Правда, то ли потому, что Валландер не мог уделять достаточно времени расследованию, то ли еще по какой причине, но всю неделю до похорон дела шли довольно медленно. Не говоря уже о том, что им одновременно приходилось заниматься розыском Ёсты Рунфельдта. Никто не мог понять, в чем дело. Казалось, он просто растворился в воздухе. Теперь уже никто не сомневался, что Рунфельдт пропал не по своей воле. С другой стороны, никаких доказательств связи между его исчезновением и убийством Хольгера Эриксона у них пока тоже не было. Пожалуй, единственное, что в отношении Рунфельдта могло считаться доказанным, это его страсть к орхидеям.
— Нужно узнать, как утонула его жена, — сказал Валландер на одном из совещаний, проходивших в эти нелегкие для него дни. Анн-Бритт пообещала поднять старые материалы.

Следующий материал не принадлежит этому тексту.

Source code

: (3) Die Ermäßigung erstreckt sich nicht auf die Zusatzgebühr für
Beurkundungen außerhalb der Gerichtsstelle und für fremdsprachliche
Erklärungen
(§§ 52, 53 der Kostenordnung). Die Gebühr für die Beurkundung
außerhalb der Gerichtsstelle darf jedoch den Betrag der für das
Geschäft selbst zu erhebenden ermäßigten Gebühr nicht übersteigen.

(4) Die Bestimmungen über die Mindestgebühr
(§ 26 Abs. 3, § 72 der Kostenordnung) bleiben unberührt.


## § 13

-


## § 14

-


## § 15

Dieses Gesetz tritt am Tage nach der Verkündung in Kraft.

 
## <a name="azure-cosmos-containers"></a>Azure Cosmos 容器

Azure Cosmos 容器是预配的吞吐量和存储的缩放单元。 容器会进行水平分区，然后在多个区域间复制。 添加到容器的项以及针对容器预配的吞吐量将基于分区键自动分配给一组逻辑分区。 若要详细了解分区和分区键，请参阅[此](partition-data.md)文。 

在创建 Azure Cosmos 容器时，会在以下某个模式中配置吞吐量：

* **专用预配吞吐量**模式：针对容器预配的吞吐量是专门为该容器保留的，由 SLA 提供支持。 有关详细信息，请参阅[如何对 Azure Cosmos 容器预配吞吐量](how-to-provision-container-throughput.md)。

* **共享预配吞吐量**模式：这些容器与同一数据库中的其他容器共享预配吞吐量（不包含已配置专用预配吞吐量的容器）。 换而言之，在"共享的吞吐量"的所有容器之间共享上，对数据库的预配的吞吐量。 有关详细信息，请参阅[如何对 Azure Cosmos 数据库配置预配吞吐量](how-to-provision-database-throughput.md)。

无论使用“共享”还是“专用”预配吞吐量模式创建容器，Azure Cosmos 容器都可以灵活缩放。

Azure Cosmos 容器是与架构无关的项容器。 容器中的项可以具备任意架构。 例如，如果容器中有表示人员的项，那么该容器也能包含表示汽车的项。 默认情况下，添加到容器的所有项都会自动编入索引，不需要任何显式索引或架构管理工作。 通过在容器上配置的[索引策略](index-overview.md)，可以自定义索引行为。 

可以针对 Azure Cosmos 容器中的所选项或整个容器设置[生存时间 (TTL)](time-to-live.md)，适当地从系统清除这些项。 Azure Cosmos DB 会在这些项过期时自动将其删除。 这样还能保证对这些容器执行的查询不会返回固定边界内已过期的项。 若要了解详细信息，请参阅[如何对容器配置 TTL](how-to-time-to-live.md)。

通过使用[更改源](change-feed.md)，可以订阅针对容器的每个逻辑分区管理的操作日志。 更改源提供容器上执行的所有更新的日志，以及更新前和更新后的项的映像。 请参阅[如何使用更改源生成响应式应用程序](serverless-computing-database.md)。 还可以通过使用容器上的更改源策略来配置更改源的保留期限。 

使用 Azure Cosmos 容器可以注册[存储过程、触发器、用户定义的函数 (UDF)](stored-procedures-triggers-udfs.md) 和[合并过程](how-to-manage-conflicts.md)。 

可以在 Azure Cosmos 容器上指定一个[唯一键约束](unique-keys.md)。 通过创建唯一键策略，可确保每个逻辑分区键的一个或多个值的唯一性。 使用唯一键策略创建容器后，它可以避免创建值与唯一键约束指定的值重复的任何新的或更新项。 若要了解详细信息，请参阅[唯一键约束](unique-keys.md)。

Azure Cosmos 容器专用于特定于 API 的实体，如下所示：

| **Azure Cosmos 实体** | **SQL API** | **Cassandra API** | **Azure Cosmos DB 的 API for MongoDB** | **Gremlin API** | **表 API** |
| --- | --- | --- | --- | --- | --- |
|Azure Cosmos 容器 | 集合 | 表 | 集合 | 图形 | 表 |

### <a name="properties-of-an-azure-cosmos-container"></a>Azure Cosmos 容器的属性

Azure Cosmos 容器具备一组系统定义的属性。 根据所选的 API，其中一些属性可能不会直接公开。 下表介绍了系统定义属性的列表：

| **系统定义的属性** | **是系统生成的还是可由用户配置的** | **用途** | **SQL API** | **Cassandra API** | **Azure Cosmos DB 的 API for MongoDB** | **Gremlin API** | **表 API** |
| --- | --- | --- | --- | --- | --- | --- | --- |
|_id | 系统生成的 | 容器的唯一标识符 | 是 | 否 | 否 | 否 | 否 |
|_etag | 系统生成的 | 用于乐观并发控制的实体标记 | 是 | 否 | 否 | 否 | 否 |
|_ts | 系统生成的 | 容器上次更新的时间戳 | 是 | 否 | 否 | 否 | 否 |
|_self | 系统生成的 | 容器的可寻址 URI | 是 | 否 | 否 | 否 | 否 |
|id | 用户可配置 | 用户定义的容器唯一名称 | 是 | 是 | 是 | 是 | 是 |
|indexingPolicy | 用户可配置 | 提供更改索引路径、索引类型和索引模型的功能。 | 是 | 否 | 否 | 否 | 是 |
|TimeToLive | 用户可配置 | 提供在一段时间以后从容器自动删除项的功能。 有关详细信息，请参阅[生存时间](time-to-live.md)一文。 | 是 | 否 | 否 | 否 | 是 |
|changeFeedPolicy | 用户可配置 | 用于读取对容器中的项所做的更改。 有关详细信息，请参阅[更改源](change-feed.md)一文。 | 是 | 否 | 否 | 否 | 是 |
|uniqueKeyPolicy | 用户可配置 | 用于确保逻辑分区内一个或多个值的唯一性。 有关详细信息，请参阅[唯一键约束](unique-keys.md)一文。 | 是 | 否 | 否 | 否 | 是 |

— А буросская фирма? — спросил затем Валландер. — Есть какие-нибудь новости? Что говорит местная полиция?
— Они сразу поняли, о ком идет речь, — сказал Сведберг. — Оказывается, эта фирма уже не первый раз попадается на незаконном импорте прослушивающей аппаратуры. По данным полиции, она то исчезает, то появляется снова, причем под новым названием и по новому адресу. Периодически меняет владельца. Судя по всему, полиция уже наведалась туда. Остается ждать письменного сообщения.
— Для нас главное — узнать, покупал ли Ёста Рунфельдт у них что-нибудь и раньше, — сказал Валландер. — Остальное — пока не наше дело.
— Похоже, они заносили в регистры не всех клиентов. Но, насколько я понял, в помещении фирмы найдено запрещенное и очень сложное оборудование. А, если все так, то Рунфельдт может оказаться, ни много ни мало, шпионом.
Валландер помолчал, обдумывая слова Сведберга.
— Почему бы и нет, — сказал он наконец. — Мы не можем этого исключить. Зачем-то ему понадобилась эта аппаратура.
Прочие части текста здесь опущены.